4.4.3.3.2 Une révélation fortuite du pré-réfléchi

Nous avons déjà souligné que, dès sa phase préparatoire, l’initiation d’un geste nous indique l’émergence expérientielle de son objet désormais en maturation dans l’esprit du concepteur (McNeill, 2005, p. 31). Or, au-delà de cet indicateur temporel, l’alignement précis du geste- qui-illustre par rapport au discours co-occurrent pourrait nous aider à déterminer le caractère de l’appréhension cognitive de l’objet par le gesticulant. De manière générale, les gestes co- discours se synchronisent avec ou précèdent l’énonciation verbale de leur affilié lexical avec une différence moyenne inférieure à une seconde (Beattie, 2016, p. 64; McNeill, 1992; Morrel-Samuels et Krauss, 1992). Ce qui est encore plus intéressant dans le cadre de notre étude est la signification accordée à cette micro-synchronisation ou son absence dans le cas

des gestes iconiques : elle serait en mesure de marquer une différence entre les gestes spontanés employés inconsciemment et ceux formulés de manière délibérative qui se présentent avec un retard, aussi faible soit-il, sur l’expression orale de l’image (Beattie, 2004, p. 69, 2016).
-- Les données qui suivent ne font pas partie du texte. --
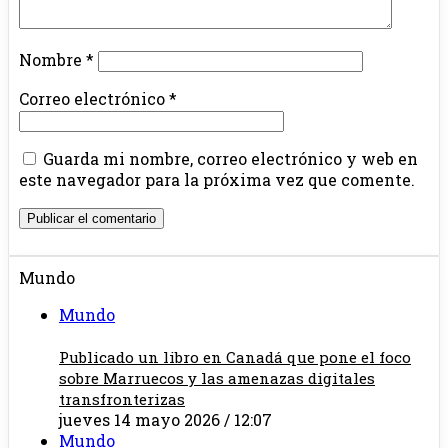
Nombre
*
Correo electrónico
*
Guarda mi nombre, correo electrónico y web en
este navegador para la próxima vez que comente.
Mundo
Mundo
Publicado un libro en Canadá que pone el foco
sobre Marruecos y las amenazas digitales
transfronterizas
jueves 14 mayo 2026 / 12:07
Mundo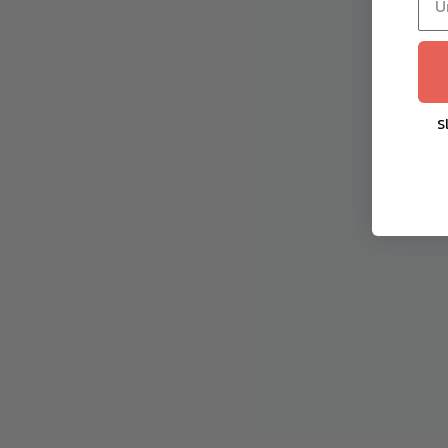
snaga & 12% nagib | Pametno
&
iskustvo trčanja nove
Budu
generacije
2.099,90
€
S
Toorx Mirage S60 TFT Traka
Prenant pour appui l’observation minutieuse de cette relation temporelle, nous avons donc inclus dans notre codage une distinction entre les occurrences identifiées comme spontanées, qui précèdent de peu (environ une seconde) ou se synchronisent avec l’énonciation verbale de l’affilié lexical, et les occurrences différées, qui présentent un retard. Assumant que les compositions spontanées débutent avant même que la pensée à verbaliser surgisse dans la conscience du locuteur (Beattie, 2016), nous avançons que ces gestes offrent une plateforme pour sonder la dimension pré-réfléchie de la cognition des designers à travers l’observation indirecte de l’activité de collaboration.